3.一東西可以有別的東西以為部分,也可以是別的東西底部分。東西之中有東西,例如這張桌子有抽屜。反過來一東西可以在另一東西之中,例如桌子可以在房子中。這種情形,當然是如此的。東西可以有部分,它底部分可以有統一性,有居據上的疆界,這就是說,它底部分可以是東西。一東西也可以是別的東西的部分,有此東西以為部分的全體也可以有統一性,有居據上的疆界,所以也可以是東西。東西與東西之間底部分與全體底關係,有點像關係者與關係結合底關係,但是有很不同的地方。部分兩字底用法很有不一致的地方。說桌子是房間底陳設底一部分,和說抽屜是桌子底一部分,就不大一樣,而二者與說腸胃是人身體底一部分又大不一樣。可是,這問題我們不願多所討論,我們現在隻說一句比較起來籠統的話。

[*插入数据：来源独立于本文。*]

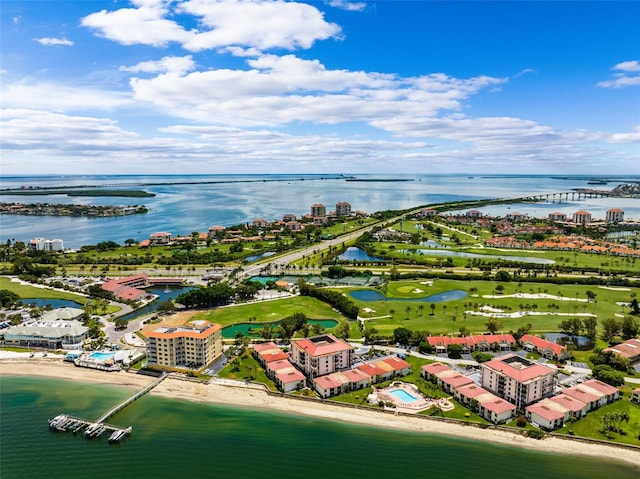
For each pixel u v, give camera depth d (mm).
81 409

4.種類非常之多。東西底種類非常之多,這一點前此已經提到。顯而易見,有一性質,也許就有有該性質的東西。有一關係,也許就有發生此關係的東西。說“也許有”底理由,當然是因為不必有。性質與關係都不必是現實的,可是,假如它們是現實的,則有一性質就有有該性質的東西。有一關係也就有發生該關係的東西。這當然就是說,有紅的東西,綠的東西,方的東西,圓的東西……,有在上的東西,有在下的東西,在左的東西,在右的東西……。這不是表示東西這一類底特別,這隻表示東西這一類底外延大。任何其他的類有同樣的情形,有是桌子的紅東西,有是橘子的紅東西,有是綢子的紅東西……,有在上的紅東西,有在下的紅東西,有在左的紅東西,有在右的紅東西……,可是,這情形雖相似,而東西底外延的確比紅的東西底外延大的多。紅之為紅雖不因許多不同的紅東西而中止其單純處,東西之為東西也不因為有許多的不同的東西而中止其純淨處。東西意念底純淨和別的意念一樣。